Perché i BTP (e non solo) crollano, occhio allo spread

Laura Naka Antonelli

3 Marzo 2025 - 18:16

BTP e bond euro ostaggio non solo di ansia inflazione e tassi BCE, ma ora anche di quanto si sta decidendo ai piani alti dell’UE. Cosa sta succedendo?

Perché i BTP (e non solo) crollano, occhio allo spread

Cosa sta succedendo ai BTP e ai titoli di Stato dell’area euro? E occhio allo spread BTP-Bund, tornato a sforare la ormai famosa soglia del ministro dell’Economia e delle Finanze, Giancarlo Giorgetti.

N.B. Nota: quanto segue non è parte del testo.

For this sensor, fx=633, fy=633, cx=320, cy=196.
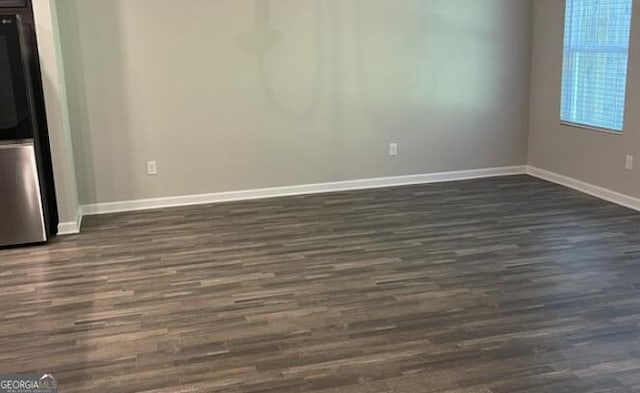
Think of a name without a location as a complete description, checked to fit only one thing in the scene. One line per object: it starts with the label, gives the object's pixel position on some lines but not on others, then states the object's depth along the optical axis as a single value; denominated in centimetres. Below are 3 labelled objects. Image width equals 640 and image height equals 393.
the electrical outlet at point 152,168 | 552
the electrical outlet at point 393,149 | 609
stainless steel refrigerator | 427
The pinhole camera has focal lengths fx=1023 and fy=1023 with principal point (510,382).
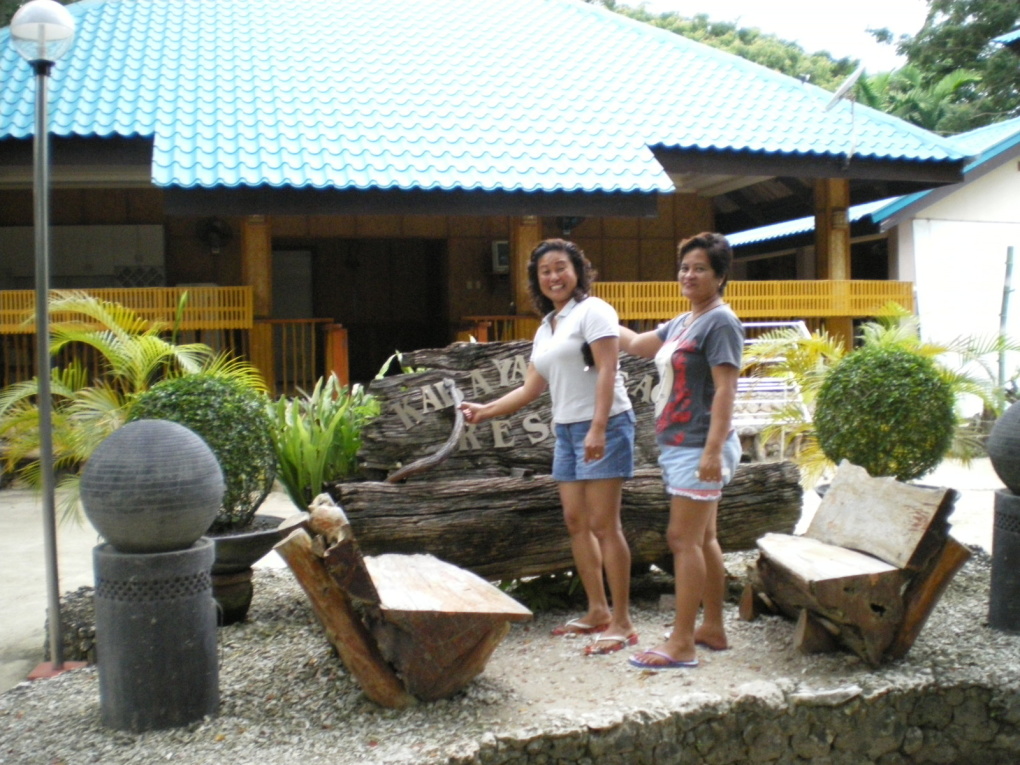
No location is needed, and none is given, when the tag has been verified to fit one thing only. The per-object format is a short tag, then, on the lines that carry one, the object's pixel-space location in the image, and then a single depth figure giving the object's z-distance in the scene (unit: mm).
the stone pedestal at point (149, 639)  3527
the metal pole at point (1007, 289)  12509
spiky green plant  5312
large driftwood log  4598
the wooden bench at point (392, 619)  3523
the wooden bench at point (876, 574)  3959
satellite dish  9977
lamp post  4438
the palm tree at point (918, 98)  22141
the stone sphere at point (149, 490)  3520
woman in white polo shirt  4148
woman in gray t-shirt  3867
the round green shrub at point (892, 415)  5906
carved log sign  4953
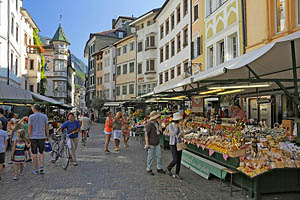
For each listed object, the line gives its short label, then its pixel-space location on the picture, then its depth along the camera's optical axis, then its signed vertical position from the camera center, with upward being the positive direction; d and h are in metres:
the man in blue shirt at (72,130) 9.38 -0.83
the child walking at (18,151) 7.59 -1.24
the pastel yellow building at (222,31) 14.75 +4.20
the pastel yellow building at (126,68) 42.94 +5.88
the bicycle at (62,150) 9.30 -1.56
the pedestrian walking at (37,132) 7.93 -0.76
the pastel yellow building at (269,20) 10.73 +3.54
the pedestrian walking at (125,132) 14.97 -1.44
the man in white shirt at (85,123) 15.53 -1.01
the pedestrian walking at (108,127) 12.88 -1.03
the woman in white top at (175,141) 7.79 -0.99
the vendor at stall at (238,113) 11.52 -0.37
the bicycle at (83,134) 15.38 -1.61
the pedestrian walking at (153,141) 8.41 -1.09
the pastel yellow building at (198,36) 19.29 +4.92
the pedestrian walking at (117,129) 13.27 -1.14
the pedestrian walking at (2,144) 7.11 -1.00
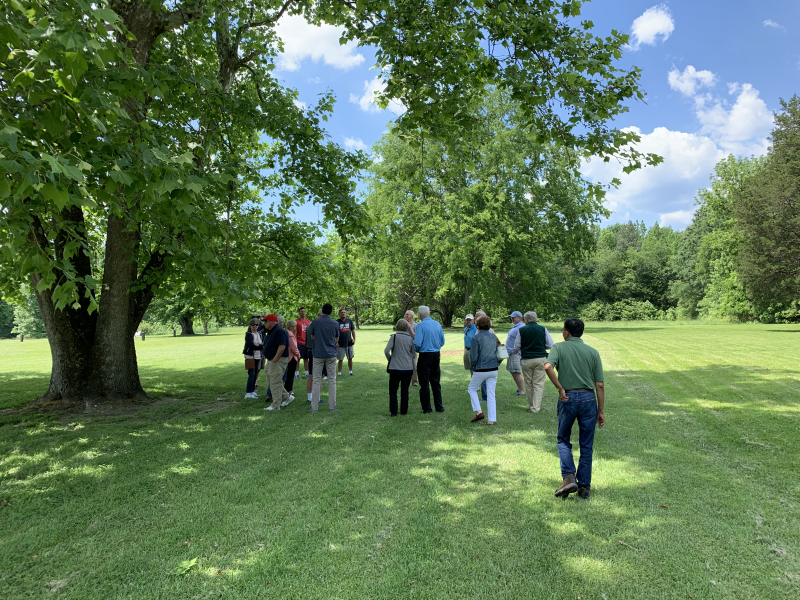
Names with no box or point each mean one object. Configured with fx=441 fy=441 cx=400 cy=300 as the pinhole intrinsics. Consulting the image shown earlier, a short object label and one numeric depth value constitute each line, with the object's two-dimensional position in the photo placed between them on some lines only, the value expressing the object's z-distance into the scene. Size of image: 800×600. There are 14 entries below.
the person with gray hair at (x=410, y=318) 10.13
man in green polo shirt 4.58
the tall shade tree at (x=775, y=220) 32.66
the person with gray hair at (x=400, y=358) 8.37
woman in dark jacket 10.41
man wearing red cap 9.03
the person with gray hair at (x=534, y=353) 8.57
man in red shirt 11.37
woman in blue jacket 7.84
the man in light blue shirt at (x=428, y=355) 8.47
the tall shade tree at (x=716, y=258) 45.66
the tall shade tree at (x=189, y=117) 3.78
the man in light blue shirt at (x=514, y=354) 9.67
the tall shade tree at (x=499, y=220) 31.00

Proprio nella settimana del secondo BCE Day del 2025, una forte carica di sell si abbatte contro i bond sovrani dell’Eurozona, in misura più importante sui titoli di Stato italiani, che vengono bastonati in misura più significativa rispetto agli altri bond sovrani.

Oggi i BTP hanno fatto anche peggio rispetto agli altri titoli del blocco: i sell sulla carta italiana hanno portato i rendimenti a schizzare di ben 13 punti base, al 3,60% (nei massimi intraday si era arrivati anche al di sopra di questa soglia psicologica).

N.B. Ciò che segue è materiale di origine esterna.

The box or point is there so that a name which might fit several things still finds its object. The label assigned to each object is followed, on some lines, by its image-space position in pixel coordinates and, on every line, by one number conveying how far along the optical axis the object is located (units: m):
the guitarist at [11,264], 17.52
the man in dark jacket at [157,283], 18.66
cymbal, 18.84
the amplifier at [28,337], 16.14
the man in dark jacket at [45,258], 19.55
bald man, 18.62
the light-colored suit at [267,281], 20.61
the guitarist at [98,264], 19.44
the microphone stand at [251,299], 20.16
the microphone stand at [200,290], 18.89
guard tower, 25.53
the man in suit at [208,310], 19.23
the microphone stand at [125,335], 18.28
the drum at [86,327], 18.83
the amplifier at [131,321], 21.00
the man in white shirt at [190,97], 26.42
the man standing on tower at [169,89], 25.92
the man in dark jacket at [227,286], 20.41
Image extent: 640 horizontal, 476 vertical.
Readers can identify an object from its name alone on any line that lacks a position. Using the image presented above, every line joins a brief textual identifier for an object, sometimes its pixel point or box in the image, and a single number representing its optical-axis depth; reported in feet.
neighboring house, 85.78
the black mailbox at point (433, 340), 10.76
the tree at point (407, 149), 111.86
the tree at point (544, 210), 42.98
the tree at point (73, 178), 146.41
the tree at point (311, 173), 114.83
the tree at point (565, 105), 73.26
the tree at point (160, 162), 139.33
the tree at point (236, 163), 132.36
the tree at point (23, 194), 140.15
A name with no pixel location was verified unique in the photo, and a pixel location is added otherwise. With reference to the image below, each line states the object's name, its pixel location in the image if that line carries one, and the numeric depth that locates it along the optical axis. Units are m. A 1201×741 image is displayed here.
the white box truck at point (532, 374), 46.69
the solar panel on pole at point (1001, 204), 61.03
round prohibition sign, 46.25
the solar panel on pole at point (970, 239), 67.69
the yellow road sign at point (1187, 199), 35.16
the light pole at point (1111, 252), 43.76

La tensione ha colpito anche i Bund (+10 punti base, al 2,49%), gli OAT francesi (+9 punti base al 3,22%), i titoli di Stato del Belgio (+9 punti base al 3,06%), i Bonos spagnoli (+7 punti base al 3,07%).

Il motivo di tanta ansia? La risposta è nel piano ambizioso per la difesa che l’Unione europea, per voce della presidente della Commissione UE Ursula von der Leyen, si appresta a presentare giovedì 6 marzo: tra l’altro proprio nel giorno del secondo BCE Day dell’anno. Giorno clou, per Bruxelles, che forgerà molto probabilmente il destino di tutta l’Europa, a quanto pare pronta a darsi un piano per riarmarsi, di fronte a un quadro geopolitico che si fa sempre più teso, a fronte, anche e soprattutto, di una America che non è più quella pronta a sfornare bazooka militari come in passato.

Il conto che gli USA di Donald Trump presentano all’Europa è salato, sia sotto forma di più dazi, sia sottoforma di più spese militari. Già da un po’ il presidente degli Stati Uniti ha suonato la sveglia all’UE, con pressioni continue affinché gli alleati della NATO aumentassero le spese per la difesa in modo significativo.

Inoltre, l’alta tensione esplosa la scorsa settimana tra il presidente ucraino Zelensky e Trump ha a quanto pare suonato in modo ancora più importante il campanello d’allarme che da un po’ agita l’Europa: quello di vedersi abbandonata dagli Stati Uniti nel suo sforzo volto ad aiutare l’Ucraina e, di conseguenza, anche nel suo sforzo di proteggere se stessa dalla minaccia mai rientrata di una Russia pronta a guardare oltre alla conquista di Kiev.

Di conseguenza, dal summit di Londra della giornata di ieri è emersa chiaramente non solo l’intenzione, ma anche il senso di urgenza dell’UE, di dotarsi almeno di un piano di difesa proprio, tutto made in Europe.

Ma un piano del genere dovrebbe essere ovviamente finanziato, con esigenze di finanziamenti che costringerebbero inevitabilmente l’UE a emettere nuovo debito, dunque nuovi bond.

Proprio questa prospettiva di un’ondata di emissioni di nuovi titoli di Stato - non nuova, visto che è da settimane, se non mesi che se ne parla - al fine di finanziare le spese per la difesa torna a deprimere i bond dell’area euro, in particolare i titoli di Stato dei Paesi più indebitati.

In prima fila si mette così (di nuovo) in evidenza l’Italia, con i suoi BTP. Tra l’altro, non hanno aiutato i numeri arrivati dal fronte macroeconomico dell’area euro, che hanno messo in evidenza oggi una inflazione ancora persistente (attenti alla Germania) e non aiutano sicuramente le previsioni sulla direzione che la BCE di Christine Lagarde potrebbe decidere di dare ai tassi di interesse dell’area euro, ostaggio dell’impatto, ancora poco chiaro, della politica commerciale USA incentrata sui dazi di Trump e, dunque, di quanto deciderà di fare la Fed.

La verità è che se l’attesa di un piano UE comune per la difesa mette le ali ai titoli del settore, come Leonardo, la stessa rema contro i titoli di Stato dell’Eurozona, già mollati da un bel po’ di tempo dai vari bazooka della Banca centrale europea e ora più vulnerabili di fronte al rischio, concreto più che mai, di economie costrette a fare ancora più debito per dotarsi di un esercito comune.